WORDS FROM W.W. March 31, 2014
About a week ago our local newspaper ran two different columns from the sports editors in response to a letter from a young girl who was inquiring about the level of God’s interest in sports.
The writers gave some excellent examples in the affirmative to the question. God does care about sports…just not as much as we do! God does love sports…just not as much as some people who wear spikes on their shoulders, paint their faces black, and wear Raider jerseys.
Sports has an important role in our culture, but sports sometimes becomes our culture. The lines get blurred on what is healthy and what is fanaticism. When lines get blurred the weird and unthinkable starts sneaking in the back door that has been propped open. People start bulking up, but bulking up isn’t good enough! Sometimes steroids and other “Miracle-Gro” hormones get added to the equation to give the athlete an advantage for now…and consequences later.
Sports has replaced the Sunday Worship Service, ironically, as what is worshiped. People will go to a Saturday night service so they can watch the Sunday afternoon Broncos’ game…or just not go to church at all!
Once again, ironically, as a Baptist pastor I must applaud the Mormons. Last weekend the BYU women’s basketball team was playing a Sweet Sixteen game against undefeated Connecticut. The Cougars hung tough, but lost to the undefeated Huskies. But long before that game was played it had been determined that if BYU would not play a game on Sunday, March 30.
Wait a minute! This is the NCAA…March Madness…hoops hysteria!
The Mormons would not let sports shape what they firmly believe in. I find that level of commitment a bit lower in Protestantland and the Catholic culture.

--------

§ Exercise prompt
Pick up the column on God's interest in sports after its last sentence and keep writing it in the same voice.

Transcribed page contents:
--------

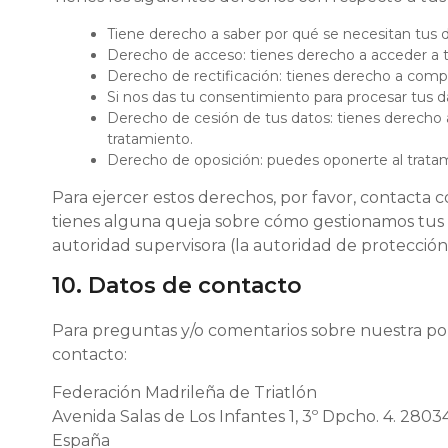
Tiene derecho a saber por qué se necesitan tus 
Derecho de acceso: tienes derecho a acceder a
Derecho de rectificación: tienes derecho a comple
Si nos das tu consentimiento para procesar tus d
Derecho de cesión de tus datos: tienes derecho a 
tratamiento.
Derecho de oposición: puedes oponerte al tratam
Para ejercer estos derechos, por favor, contacta co
tienes alguna queja sobre cómo gestionamos tus da
autoridad supervisora (la autoridad de protección
10. Datos de contacto
Para preguntas y/o comentarios sobre nuestra polí
contacto:
Federación Madrileña de Triatlón
Avenida Salas de Los Infantes 1, 3º Dpcho. 4. 2803
España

--------

§ Output below
God cares about sports. He cares about people realizing their potential and purpose. Shooting a long jumper with a fluid stroke that more times than not results in the “tickling of the twine” is a gift, but it often gets confused with purpose. God’s purpose for our life…I pray…is more than how well I can flick my wrist in the releasing of a basketball.
God cares about sports and the positives they can teach…the work ethic…the incredible learnings from being part of a team…the friendships…the physical development as a result of getting in shape.
He cares about the opportunities that sports can bring into a world that aches with disappointments and negative diagnoses. If it hadn’t been for sports Michigan State’s Adreian Payne would not have met an eight year old girl named Lacey who had been battling cancer. Sports, namely being a 6’10” center on the Michigan State basketball team, was the avenue that brought him into Lacey’s hospital room at Sparrow Hospital in Lansing, Michigan.
But it was a little girl’s battling for her life that brought perspective into Adreian’s life.
God cares about sports, and he also cares about whether or not we can keep a healthy perspective on things that are temporal and things that are permanent.
I still love shooting the long jump shot, although my knees seem to be protesting it more and more, but more than that, I love coaching basketball and being used to have a positive impact on young people’s lives.
God cares more about my impact on the younger generation than he does about how sweet the rotation on the basketball looks as I shoot it towards the basket.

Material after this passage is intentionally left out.